4. Guess a location. The address or URL (uniform resource locator) of a web site is, surprisingly, often guessable. Many companies use a standard form of URL, which is http://www.companynamehere.com, where “companynamehere” is the name of the company. Thus, for example, Sony is found at http://www.sony.com and you can figure out how to get to Disney, Honda, and NBC the same way. Companies with long names often abbreviate them in some guessable way, as for example http://www.nytimes.com is the New York Times, and the standard form with “adage” in the middle will bring up Advertising Age and with “popsci” in the middle will get you Popular Science.

Moreover, that middle word is often the key to a site’s content even when not identifying a famous company. What, for example, do you think you would find at http://www.fraud.com or http://www.weather.com? Try the standard form with “salami” or even “search” and see what happens. Try a few of your own areas, based on a topic (like news) an item (like a fruit), or a place.

5. Select the wheat from the chaff by thinking about what you want. What are you looking for? Facts, opinions (anyone’s opinion or an expert’s), statistics, narratives of personal experience, eyewitness descriptions, new ideas, proven solutions, reference material? See the companion article, “Evaluating Internet Research Sources” for more information.

6. Back up to find out where you are. When you click on a hit from a search engine, you are connected directly to the page where the search terms were matched. It is not always clear exactly where you have arrived. You may see something like, “Chapter 5: The Triumph of Palladian Architecture.” Who wrote this? What is the book about, of which this is Chapter 5? To answer these questions, look at the URL (address) you have connected to. If may look something like this: http://www.some.edu/faculty/jones/architec/ch5.htm. The page you are reading is the lowest level of a series of directories beginning with the web site (www.some.edu), dropping to a “faculty” directory, then to a “jones” directory, and so on. To learn more about the context of your Chapter 5, go to the right end of the URL and chop off the “ch5.htm” and then press return. This will have the effect of backing you up one level in the hierarchy and you can see what the higher directory (“architec” in this case) is all about. You might find a book title, author, or other information. Now chop off the “architec” directory and back up to “jones” to see what is there. Back up as far as you want or need to in order to find out the information you need about the work and its author.

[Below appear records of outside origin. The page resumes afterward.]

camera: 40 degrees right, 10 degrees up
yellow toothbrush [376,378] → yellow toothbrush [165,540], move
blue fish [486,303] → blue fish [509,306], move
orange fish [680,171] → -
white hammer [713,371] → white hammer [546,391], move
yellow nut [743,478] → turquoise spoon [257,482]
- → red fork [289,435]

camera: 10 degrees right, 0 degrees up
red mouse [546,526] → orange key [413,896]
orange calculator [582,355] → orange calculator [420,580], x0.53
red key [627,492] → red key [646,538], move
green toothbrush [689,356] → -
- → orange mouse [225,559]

If you are doing research for a report or project, be sure to write down the URL and all pertinent information so that you can cite the source properly. (See below for example citation style for this page.) If you print directly from your browser, the URL will be printed for you in an upper or lower corner. But if you save the page to disk, the URL will not be included, so be sure to copy it down.

Lifesaver tip: If you accidentally neglect to write down the URL, but have a printed or disk copy of the article, you can either see the URL printed at the top of the page or you can use a search engine to locate the article for you again. To do this, type in from the article a four or five-word phrase that contains the most unusual words you can find. Then perform an exact phrase search for these words. The engine will almost always take you right to the article.